Un nouveau premier ministre issu de la société civile dont l’autorité ne pourrait pas être rejeté est la meilleure des solutions, qui combattrait l’argent sale et ses méfaits, qui serait crédible et capable d’apporter des solutions durables aux calvaire dont souffre les jeunes et les exclus.

Cet homme politique issu de la société civile devra être secondé par des équipes d’experts en économie capable de mettre en actions des mesures d’urgences et de réformes qui ont tant tardées.

Il sera difficile aux forces politiques actuelles sont incapables de trouver par eux même les solutions capables d’inverser la chute du pays vers des horizons inconnus.

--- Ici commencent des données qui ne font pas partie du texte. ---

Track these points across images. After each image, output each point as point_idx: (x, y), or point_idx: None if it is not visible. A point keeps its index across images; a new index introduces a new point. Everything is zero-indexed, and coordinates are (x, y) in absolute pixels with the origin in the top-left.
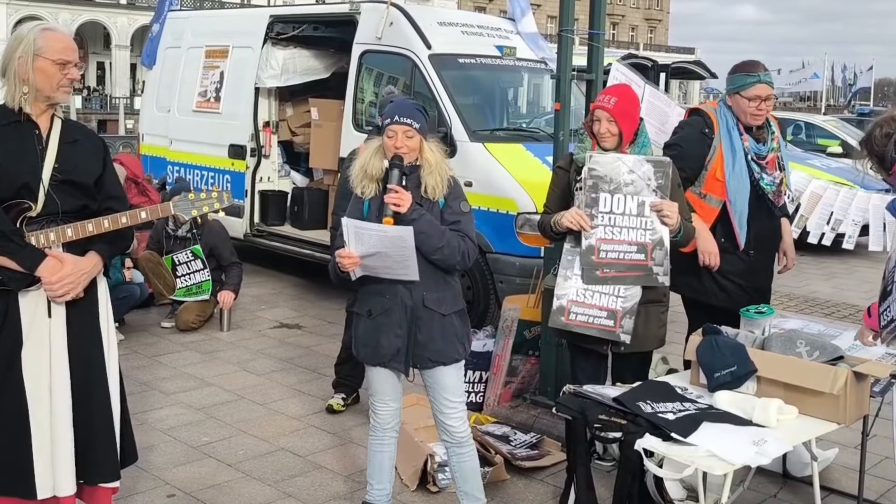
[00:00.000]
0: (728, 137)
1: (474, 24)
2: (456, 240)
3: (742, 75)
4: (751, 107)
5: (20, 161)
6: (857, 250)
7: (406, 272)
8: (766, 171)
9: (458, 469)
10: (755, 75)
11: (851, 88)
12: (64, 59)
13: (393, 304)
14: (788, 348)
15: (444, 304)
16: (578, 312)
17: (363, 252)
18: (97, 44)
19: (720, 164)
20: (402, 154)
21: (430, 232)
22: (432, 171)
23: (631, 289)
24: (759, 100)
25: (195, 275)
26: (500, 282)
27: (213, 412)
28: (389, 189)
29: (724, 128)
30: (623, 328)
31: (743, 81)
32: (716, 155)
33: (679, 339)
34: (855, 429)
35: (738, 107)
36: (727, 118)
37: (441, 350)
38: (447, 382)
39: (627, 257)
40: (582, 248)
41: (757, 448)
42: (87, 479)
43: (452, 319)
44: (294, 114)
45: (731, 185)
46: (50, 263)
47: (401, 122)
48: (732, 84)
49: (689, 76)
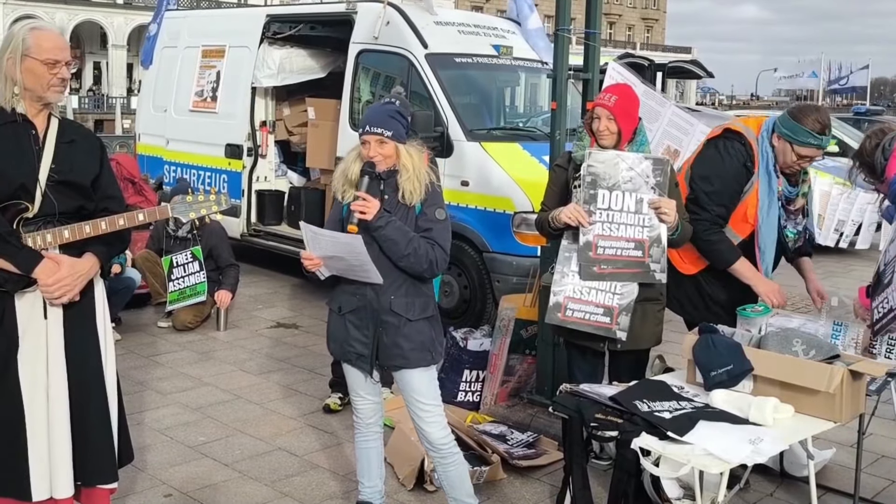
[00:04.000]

Le choix du prochain premier ministre doit s’inscrire dans une continuité pour ne pas tout recommencer à zéro et ne pas permettre aux deux principales forces présentes qui œuvrent pour instaurer la réaction de remettre en cause les fruits des luttes des Tunisiennes et Tunisiens en faveur des libertés, de la démocratie et des droits de l’homme : la coalition des ultrareligieux et de l’argent sale d’une part et les néo Ben Alistes d’autre part qui veulent restaurer les réseaux mafieux de l’économie de la rente.

Face à ces deux forces le Président de la République qui a démontré son attachement public clair et net pour la défense des droits et de la constitution a les prérogatives institutionnelles nécessaires pour choisir un homme porteur d’espoir.

Au nouveau premier ministre de lancer une grande concertation pour palier à l’absence de vision claire et mettre en place les assises de la première décennie de la révolution

Ce que je souhaite c’est que les assises travaillent sur les points suivants :

  1. Empêcher l’abrogation scélérate du décret 116 de la HAICA
  2. Terminer les mises en place des institutions prévues par la constitution et en particulier la cour constitutionnelle
  3. Appliquer les accords issus des luttes sociales
  4. Faire des propositions de réformes du système politique pour enlever les blocages qui minent le développement économique et la lutte contre la corruption, la pauvreté et les exclusions.
  5. Sauvegarder les acquis juridiques en matière des droits de l’Homme et continuer à améliorer la législation pour les droits des femmes, des jeunes et des minorités.